Di mio padre mi manca tutto e talvolta, nonostante gli anni, mi sveglio pensando che lui sia ancora in vita. Ma il sogno finisce e rimane il ricordo di un uomo forte con un bagaglio di esperienza e di storia vissuta degno di un romanzo. Decimo figlio di una antica famiglia calabrese, rimasto a 13 anni orfano del padre medico, morto di crepacuore per non aver potuto salvare una sua figlia dalla peritonite, allora mortale. Vissuto con la madre, Ernesta Basile, dei Basile che hanno dato lustro al Sud con opere e arte architettonica. Naturale quindi che il giovane Francesco Saverio fosse accudito dalle sorelle più grandi che, già professoresse, insegnavano a Napoli, allora calamita, crogiolo di cultura e di sapere. Collegio Aragonese, lingue Orientali e così via.

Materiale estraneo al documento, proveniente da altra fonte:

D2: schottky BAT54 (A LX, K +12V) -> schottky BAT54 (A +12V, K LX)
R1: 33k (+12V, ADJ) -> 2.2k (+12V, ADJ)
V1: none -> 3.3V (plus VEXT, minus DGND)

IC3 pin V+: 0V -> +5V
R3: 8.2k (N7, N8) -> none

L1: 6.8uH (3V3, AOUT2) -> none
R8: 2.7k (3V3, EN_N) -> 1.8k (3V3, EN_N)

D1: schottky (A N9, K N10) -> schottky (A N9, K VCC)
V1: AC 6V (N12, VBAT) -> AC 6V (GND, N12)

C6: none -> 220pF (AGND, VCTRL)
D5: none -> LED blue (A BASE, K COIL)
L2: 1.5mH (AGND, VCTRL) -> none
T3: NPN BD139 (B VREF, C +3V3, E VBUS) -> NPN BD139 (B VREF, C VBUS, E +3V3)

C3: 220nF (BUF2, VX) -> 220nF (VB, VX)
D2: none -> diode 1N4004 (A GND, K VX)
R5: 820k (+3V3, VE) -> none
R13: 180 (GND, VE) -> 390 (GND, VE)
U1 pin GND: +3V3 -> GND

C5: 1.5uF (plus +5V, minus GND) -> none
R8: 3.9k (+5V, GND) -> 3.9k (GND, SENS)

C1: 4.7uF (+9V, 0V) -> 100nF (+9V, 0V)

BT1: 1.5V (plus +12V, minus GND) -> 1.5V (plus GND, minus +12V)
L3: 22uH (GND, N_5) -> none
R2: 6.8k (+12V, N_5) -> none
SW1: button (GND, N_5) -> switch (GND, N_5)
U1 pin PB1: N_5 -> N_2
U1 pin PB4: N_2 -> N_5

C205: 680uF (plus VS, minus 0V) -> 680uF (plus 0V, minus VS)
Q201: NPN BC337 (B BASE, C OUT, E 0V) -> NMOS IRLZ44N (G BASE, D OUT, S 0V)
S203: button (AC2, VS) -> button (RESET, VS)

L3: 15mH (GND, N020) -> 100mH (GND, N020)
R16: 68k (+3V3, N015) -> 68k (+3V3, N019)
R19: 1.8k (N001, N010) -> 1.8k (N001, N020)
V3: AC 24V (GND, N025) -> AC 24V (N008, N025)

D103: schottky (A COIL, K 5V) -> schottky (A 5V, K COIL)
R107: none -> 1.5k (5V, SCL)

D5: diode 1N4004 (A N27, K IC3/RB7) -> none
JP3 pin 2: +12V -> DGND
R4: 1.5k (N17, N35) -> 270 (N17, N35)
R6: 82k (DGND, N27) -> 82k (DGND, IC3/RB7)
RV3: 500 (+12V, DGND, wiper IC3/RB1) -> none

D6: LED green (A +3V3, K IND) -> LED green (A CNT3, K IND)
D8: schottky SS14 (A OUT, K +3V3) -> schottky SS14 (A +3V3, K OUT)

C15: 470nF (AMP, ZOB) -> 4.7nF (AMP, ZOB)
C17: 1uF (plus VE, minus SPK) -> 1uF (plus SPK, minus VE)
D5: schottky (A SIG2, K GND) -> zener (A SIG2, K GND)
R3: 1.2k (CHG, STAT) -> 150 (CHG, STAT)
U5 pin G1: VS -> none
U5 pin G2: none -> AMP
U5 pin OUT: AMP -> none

Arriva il Fascismo e, come la gran parte dei giovani di allora, viene ammaliato dalla figura di Mussolini. Quindi naturale entrare nella scuola di ginnastica romana e poi volontario nella guerra di Spagna insieme al generale Calissoni. Nel frattempo Università, due lauree e diverse lingue straniere, preziose con la seconda guerra mondiale alle porte. Da ufficiale entra nei servizi, viene inviato in Africa: catturato dietro le linee nemiche si salva solo grazie a una rocambolesca fuga, ma il nemico era dappertutto e viene ricatturato, salvandosi dalla fucilazione perché creduto un militare qualsiasi e non un agente infiltrato. Viene spedito in India, nel campo Jol alle pendici Tibetane dell’Himalaya, ove pochi anni ora sono è stato ambientato il film “Sette anni in Tibet”, la pellicola s’apre proprio con Bradd Pitt che indica le baracche degli italiani. Il rientro in patria nel 1948, a guerra finita da tempo, gli fa trovare un fratello medaglia d’oro alla memoria come carabiniere e una famiglia, unita si da cultura ed estrazione, ma con i componenti sparsi in varie parti del mondo. Occorre quindi che Francesco Saverio si dia da fare, conosce mia madre Marinella, mi regala la vita che mi vede nascere nel 1949: mio padre mi manca.

Ed ora veniamo all’amico e maestro di vita e politica, Francesco Cossiga: difficile scrivere di uno statista sul quale è stato scritto già tutto. Quindi vi racconto cosa rappresentò per me Francesco. Innanzitutto cordialità e affabilità che non era d’uso avere con tutti. All’epoca ero amministratore di una società del gruppo ADNKronos di Pippo Marra, a cui devo un grazie per avermi dato l’opportunità di imparare e conoscere il mondo dell’ informazione. Pippo aveva lavorato presso lo studio notarile di mio padre, e si dimostrò importante anche quando il figlio di Francesco Cossiga, Giuseppe, divenne mio collega alla guida di un’altra società dell’ADN. Francesco e mio padre si conoscevano, quindi il mio accredito, se così si può definire, fu automatico con il Presidente. Fui onorato quando come “straccione di Valmy”, così definiva Cossiga la pattuglia dei suoi fedeli, mi indicò come consigliere nel Cgie, ovvero il Consiglio generale degli italiani all’estero presso il ministero degli Esteri, ove rimasi anche quando la compagine politica dell’Udr ebbe a dissolversi. Ma questa fu solo una delle esperienze di vita che mi regalò Francesco, e tante ne potrei raccontare: ma lasciamo il resto alla memoria mia e dei tanti amici.

Ricordo che Cossiga mi onorò d’essere ospite nella mia casa in Sardegna. Ho trascorso con lui alcuni capodanno. E mi onorò di poterlo andare a trovare quando sofferente era ricoverato a Varese. Ero al suo funerale, a Sassari, dove pochissimi non familiari erano ammessi, e una folla da stadio era fuori della chiesa. Con onore serbo il suo prezioso sapere, che mi tolse dall’essere un profano, soprattutto della vita politica. Di questi due uomini ricorre l’anniversario della dipartita. Dedico questo mio scritto perché anch’io m’avvio verso la parte finale della vita, con la consapevolezza del mio sapere, della mia forza da gladiatore, dell’esperienza che mi hanno infuso queste due figure.